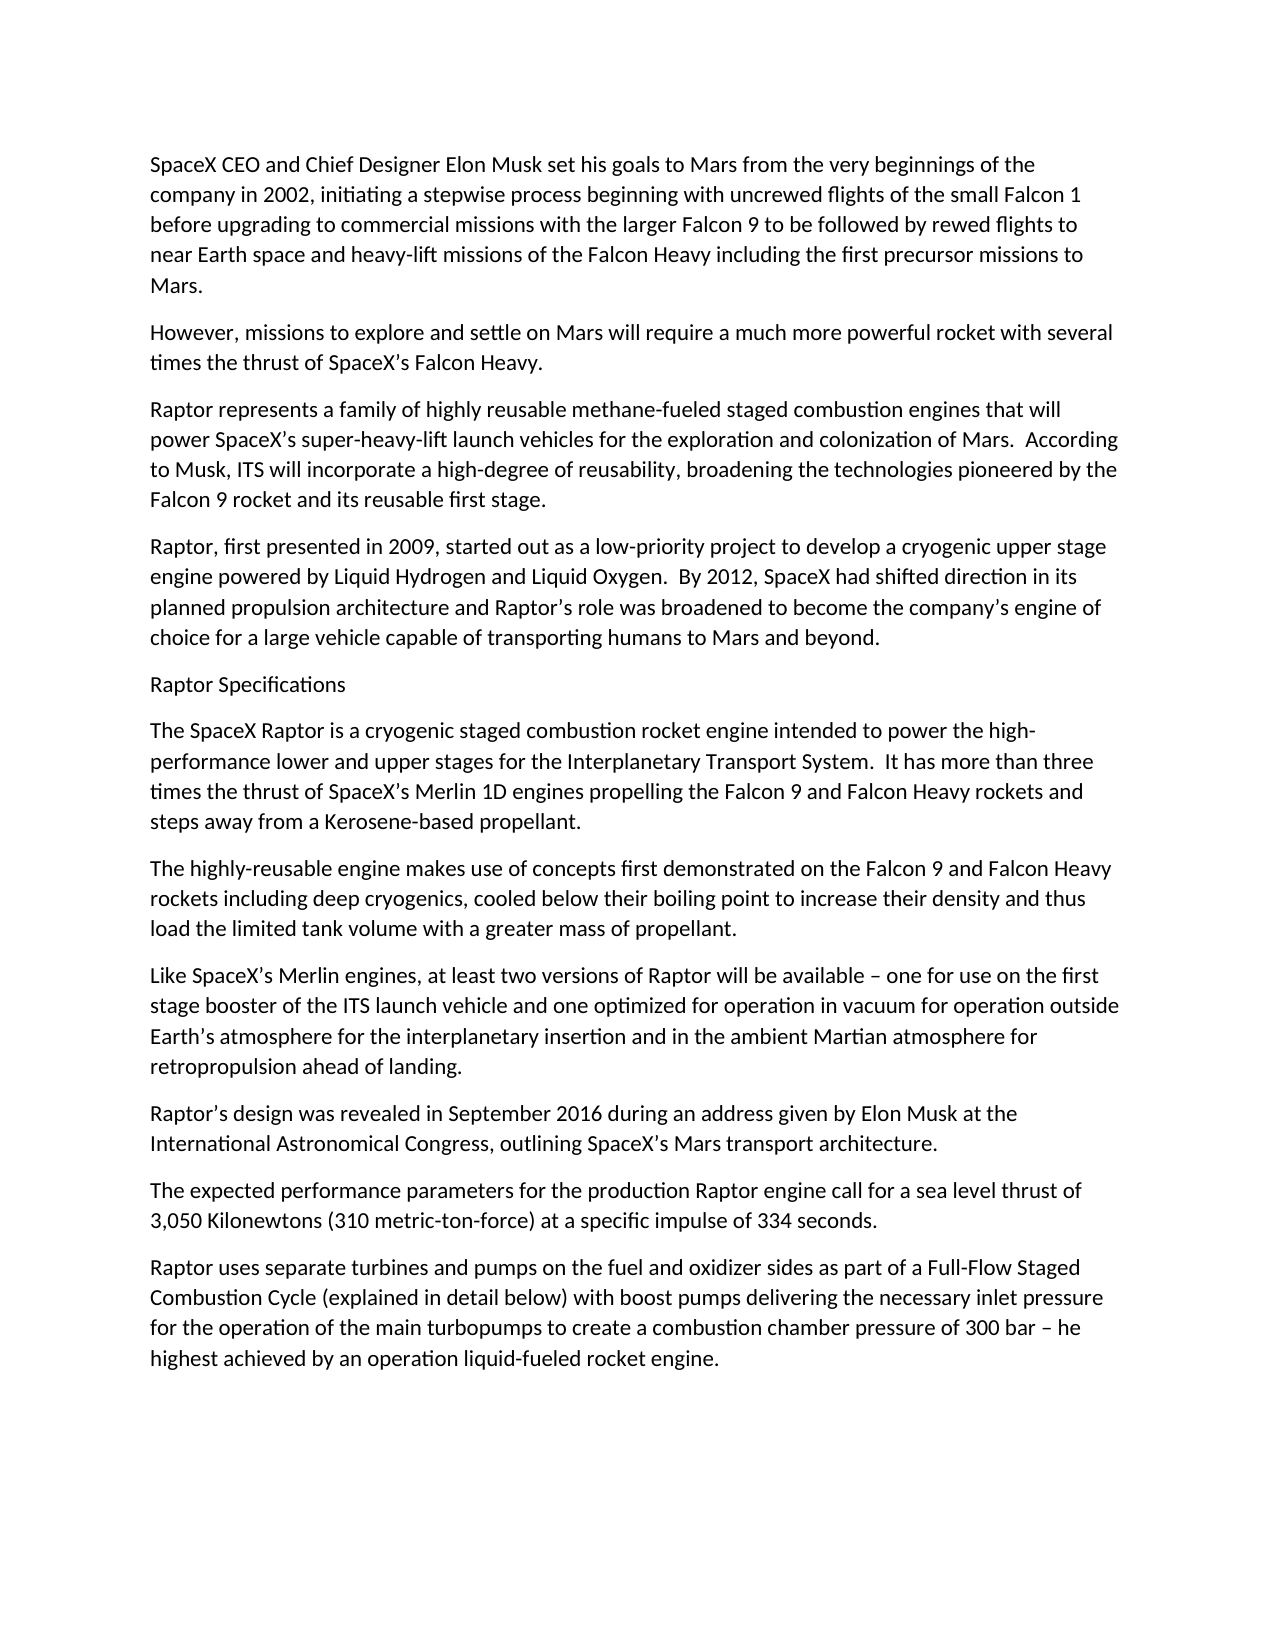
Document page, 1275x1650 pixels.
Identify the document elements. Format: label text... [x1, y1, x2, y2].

text Raptor represents a family of highly reusable methane-fueled staged combustion engines that will power SpaceX’s super-heavy-lift launch vehicles for the exploration and colonization of Mars. According to Musk, ITS will incorporate a high-degree of reusability, broadening the technologies pioneered by the Falcon 9 rocket and its reusable first stage. [150, 395, 1125, 513]
text Raptor uses separate turbines and pumps on the fuel and oxidizer sides as part of a Full-Flow Staged Combustion Cycle (explained in detail below) with boost pumps delivering the necessary inlet pressure for the operation of the main turbopumps to create a combustion chamber pressure of 300 bar – he highest achieved by an operation liquid-fueled rocket engine. [150, 1253, 1125, 1372]
text Like SpaceX’s Merlin engines, at least two versions of Raptor will be available – one for use on the first stage booster of the ITS launch vehicle and one optimized for operation in vacuum for operation outside Earth’s atmosphere for the interplanetary insertion and in the ambient Martian atmosphere for retropropulsion ahead of landing. [150, 961, 1125, 1080]
text The SpaceX Raptor is a cryogenic staged combustion rocket engine intended to power the high-performance lower and upper stages for the Interplanetary Transport System. It has more than three times the thrust of SpaceX’s Merlin 1D engines propelling the Falcon 9 and Falcon Heavy rockets and steps away from a Kerosene-based propellant. [150, 717, 1125, 835]
text Raptor, first presented in 2009, started out as a low-priority project to develop a cryogenic upper stage engine powered by Liquid Hydrogen and Liquid Oxygen. By 2012, SpaceX had shifted direction in its planned propulsion architecture and Raptor’s role was broadened to become the company’s engine of choice for a large vehicle capable of transporting humans to Mars and beyond. [150, 532, 1125, 651]
text The expected performance parameters for the production Raptor engine call for a sea level thrust of 3,050 Kilonewtons (310 metric-ton-force) at a specific impulse of 334 seconds. [150, 1176, 1125, 1234]
text The highly-reusable engine makes use of concepts first demonstrated on the Falcon 9 and Falcon Heavy rockets including deep cryogenics, cooled below their boiling point to increase their density and thus load the limited tank volume with a greater mass of propellant. [150, 854, 1125, 943]
text Raptor Specifications [150, 670, 1125, 698]
text SpaceX CEO and Chief Designer Elon Musk set his goals to Mars from the very beginnings of the company in 2002, initiating a stepwise process beginning with uncrewed flights of the small Falcon 1 before upgrading to commercial missions with the larger Falcon 9 to be followed by rewed flights to near Earth space and heavy-lift missions of the Falcon Heavy including the first precursor missions to Mars. [150, 150, 1125, 299]
text However, missions to explore and settle on Mars will require a much more powerful rocket with several times the thrust of SpaceX’s Falcon Heavy. [150, 318, 1125, 376]
text Raptor’s design was revealed in September 2016 during an address given by Elon Musk at the International Astronomical Congress, outlining SpaceX’s Mars transport architecture. [150, 1099, 1125, 1157]
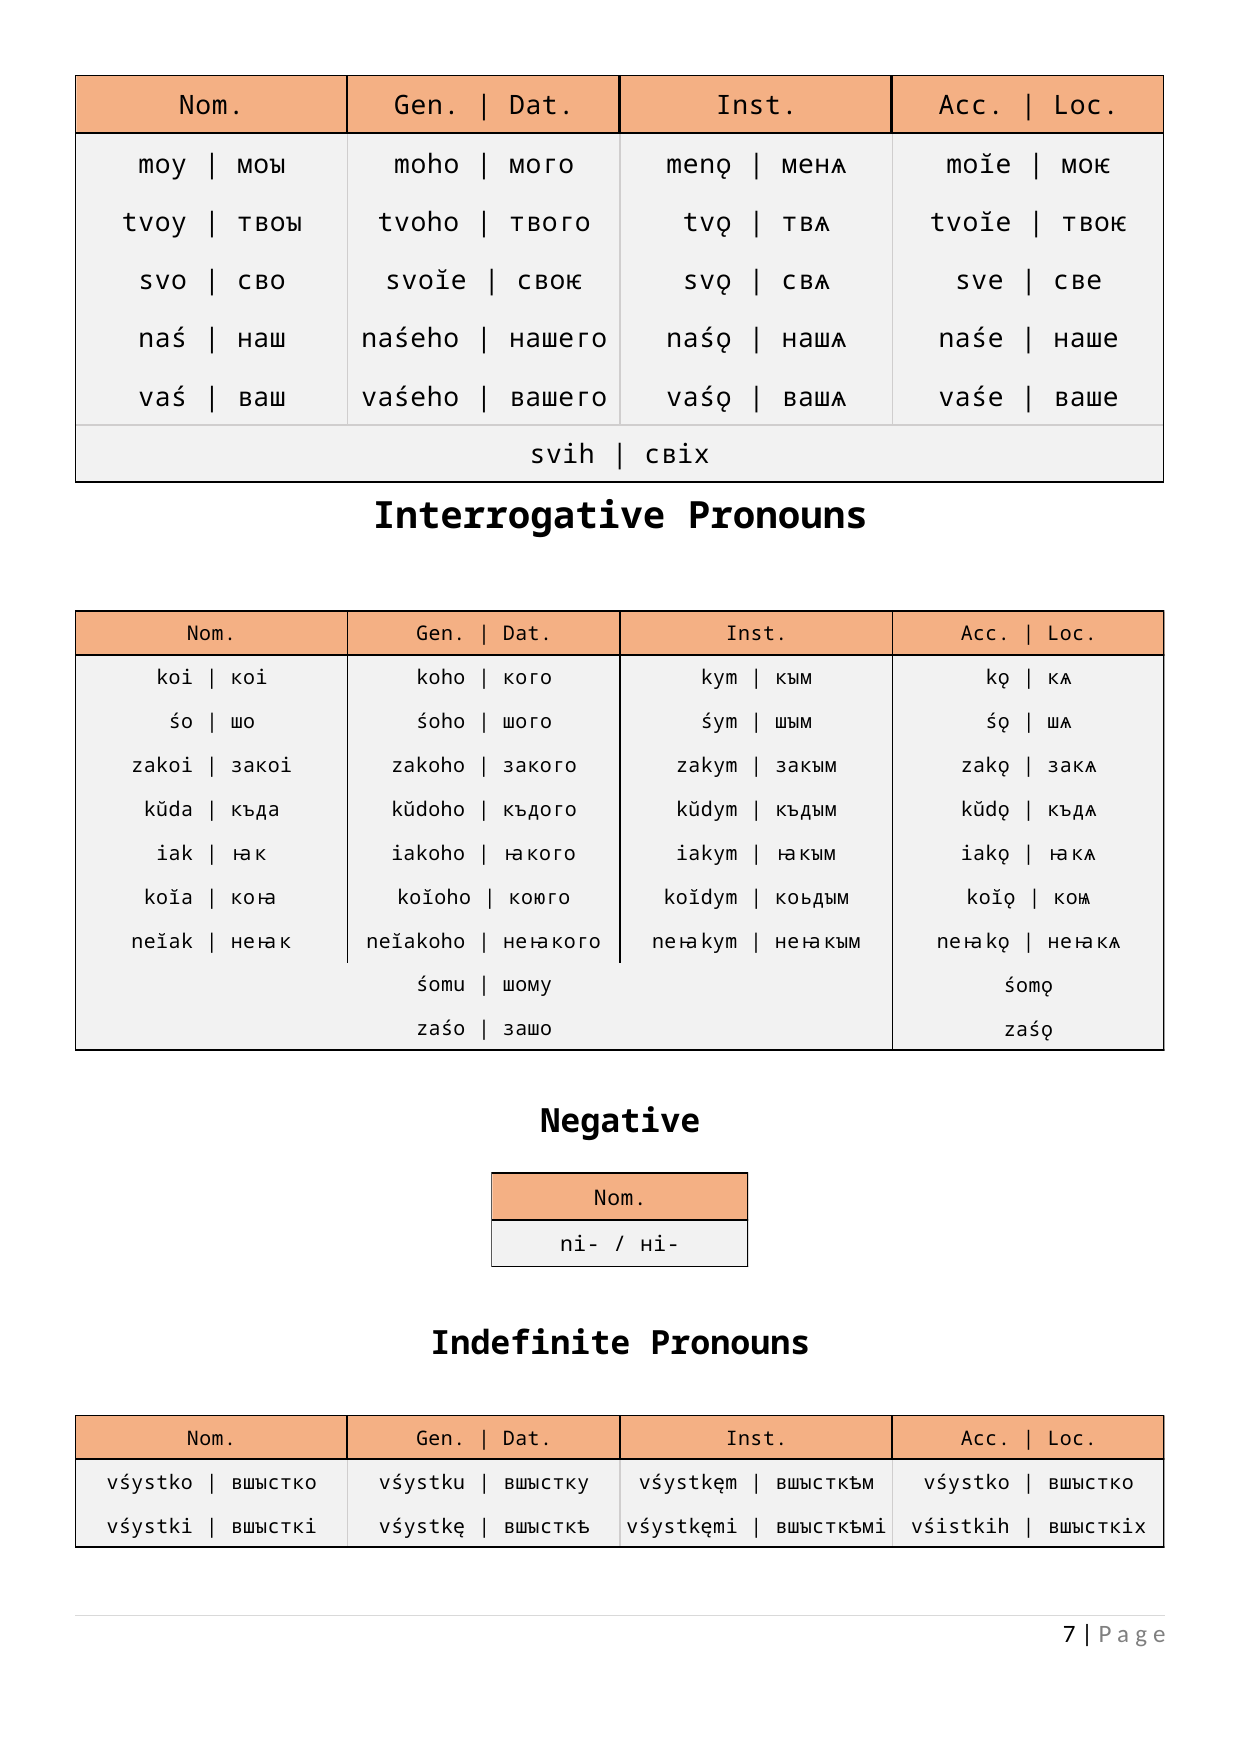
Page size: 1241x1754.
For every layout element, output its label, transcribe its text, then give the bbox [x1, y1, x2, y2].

text Indefinite Pronouns [75, 1319, 1165, 1364]
text Negative [75, 1051, 1165, 1173]
text Interrogative Pronouns [75, 75, 1165, 539]
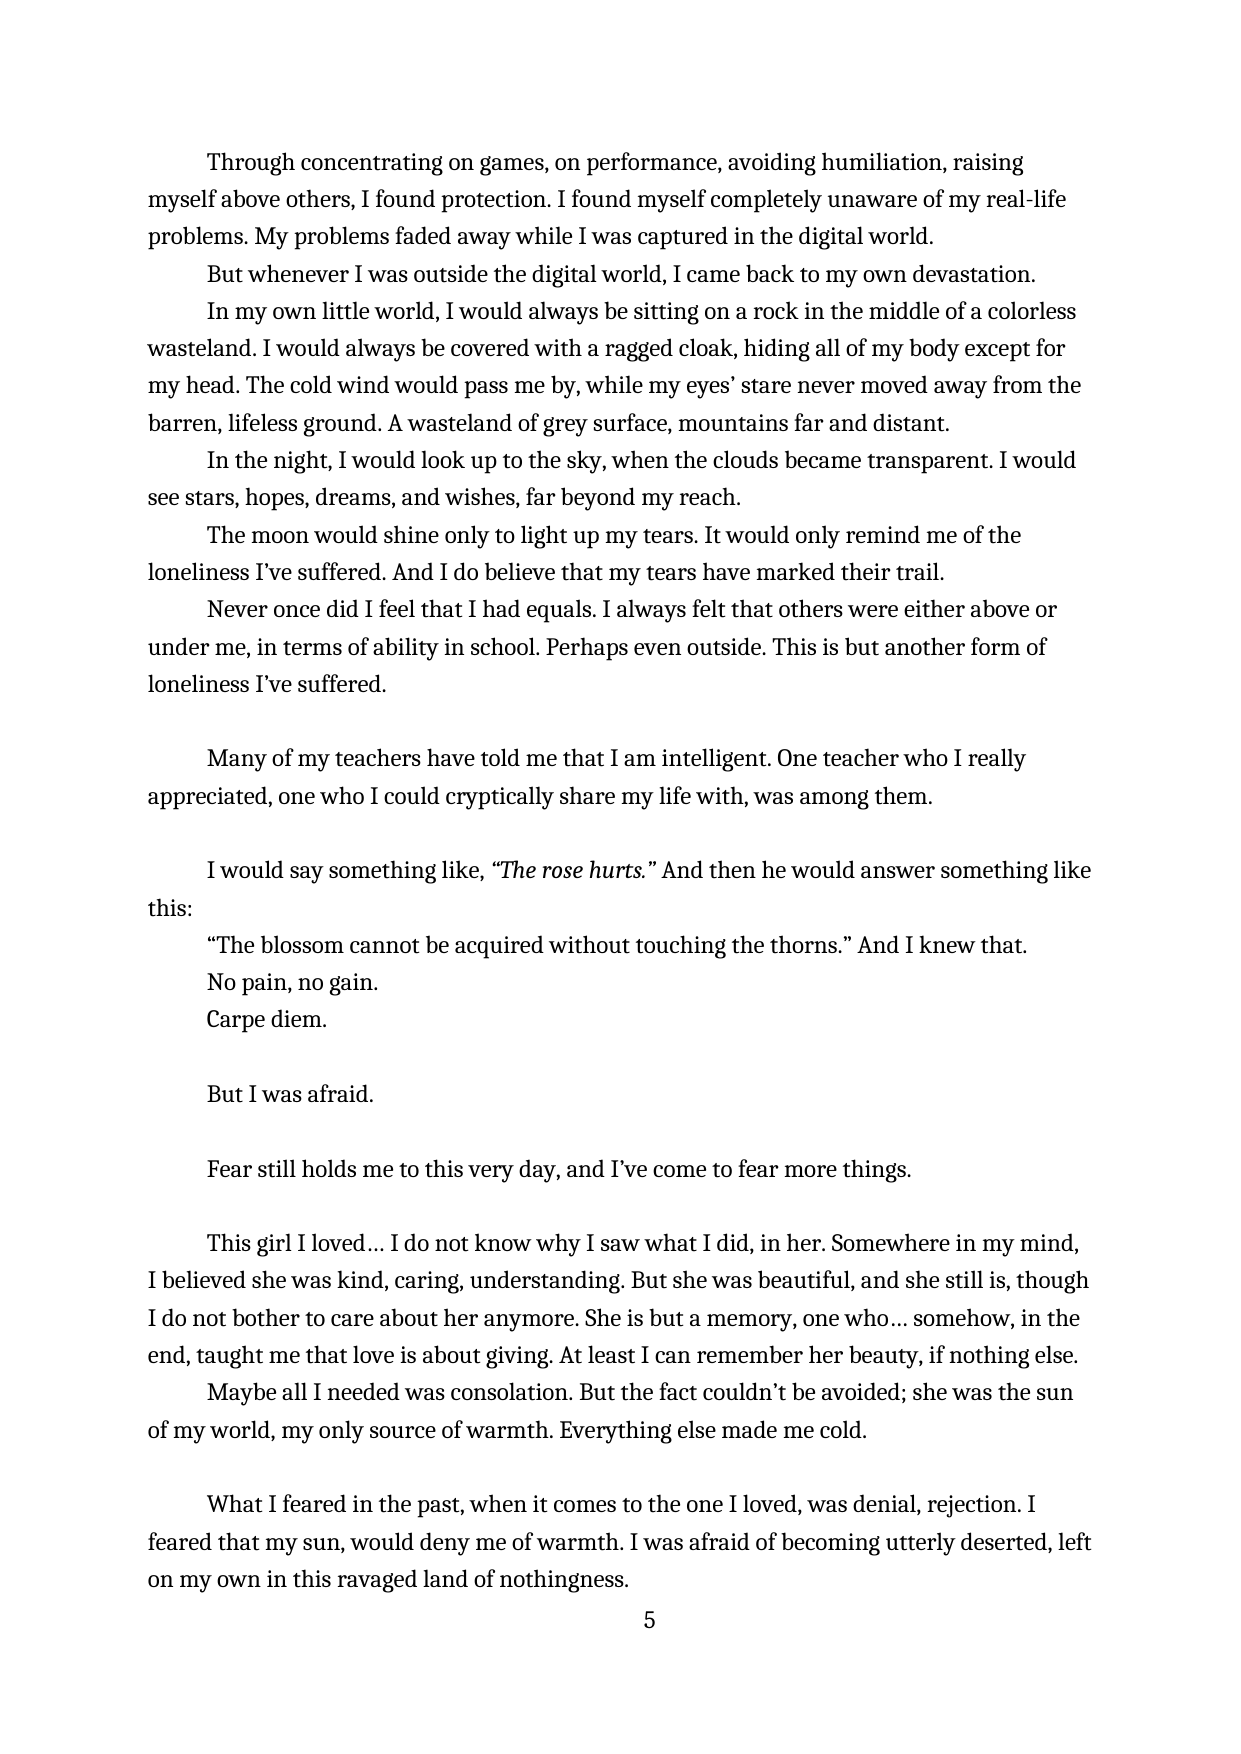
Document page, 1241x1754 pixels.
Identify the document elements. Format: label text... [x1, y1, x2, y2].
◇ ◇ ◇ ◇
Leave the pictures aside and give the records above back word for word.

# PROBLEM SOLUTION
Document page, 1275x1650 pixels.
Identify the document elements. Format: label text... [x1, y1, x2, y2].

text Raptor represents a family of highly reusable methane-fueled staged combustion engines that will power SpaceX’s super-heavy-lift launch vehicles for the exploration and colonization of Mars. According to Musk, ITS will incorporate a high-degree of reusability, broadening the technologies pioneered by the Falcon 9 rocket and its reusable first stage. [150, 395, 1125, 513]
text Raptor uses separate turbines and pumps on the fuel and oxidizer sides as part of a Full-Flow Staged Combustion Cycle (explained in detail below) with boost pumps delivering the necessary inlet pressure for the operation of the main turbopumps to create a combustion chamber pressure of 300 bar – he highest achieved by an operation liquid-fueled rocket engine. [150, 1253, 1125, 1372]
text Like SpaceX’s Merlin engines, at least two versions of Raptor will be available – one for use on the first stage booster of the ITS launch vehicle and one optimized for operation in vacuum for operation outside Earth’s atmosphere for the interplanetary insertion and in the ambient Martian atmosphere for retropropulsion ahead of landing. [150, 961, 1125, 1080]
text The SpaceX Raptor is a cryogenic staged combustion rocket engine intended to power the high-performance lower and upper stages for the Interplanetary Transport System. It has more than three times the thrust of SpaceX’s Merlin 1D engines propelling the Falcon 9 and Falcon Heavy rockets and steps away from a Kerosene-based propellant. [150, 717, 1125, 835]
text Raptor, first presented in 2009, started out as a low-priority project to develop a cryogenic upper stage engine powered by Liquid Hydrogen and Liquid Oxygen. By 2012, SpaceX had shifted direction in its planned propulsion architecture and Raptor’s role was broadened to become the company’s engine of choice for a large vehicle capable of transporting humans to Mars and beyond. [150, 532, 1125, 651]
text The expected performance parameters for the production Raptor engine call for a sea level thrust of 3,050 Kilonewtons (310 metric-ton-force) at a specific impulse of 334 seconds. [150, 1176, 1125, 1234]
text The highly-reusable engine makes use of concepts first demonstrated on the Falcon 9 and Falcon Heavy rockets including deep cryogenics, cooled below their boiling point to increase their density and thus load the limited tank volume with a greater mass of propellant. [150, 854, 1125, 943]
text Raptor Specifications [150, 670, 1125, 698]
text SpaceX CEO and Chief Designer Elon Musk set his goals to Mars from the very beginnings of the company in 2002, initiating a stepwise process beginning with uncrewed flights of the small Falcon 1 before upgrading to commercial missions with the larger Falcon 9 to be followed by rewed flights to near Earth space and heavy-lift missions of the Falcon Heavy including the first precursor missions to Mars. [150, 150, 1125, 299]
text However, missions to explore and settle on Mars will require a much more powerful rocket with several times the thrust of SpaceX’s Falcon Heavy. [150, 318, 1125, 376]
text Raptor’s design was revealed in September 2016 during an address given by Elon Musk at the International Astronomical Congress, outlining SpaceX’s Mars transport architecture. [150, 1099, 1125, 1157]
Page size: 1241x1754.
For every layout element, output its label, transcribe its text, then give the bbox [x1, y1, x2, y2].

text Indefinite Pronouns [75, 1319, 1165, 1364]
text Negative [75, 1051, 1165, 1173]
text Interrogative Pronouns [75, 75, 1165, 539]
Document page, 1241x1754 pixels.
Identify the document elements. Format: label text... [x1, y1, x2, y2].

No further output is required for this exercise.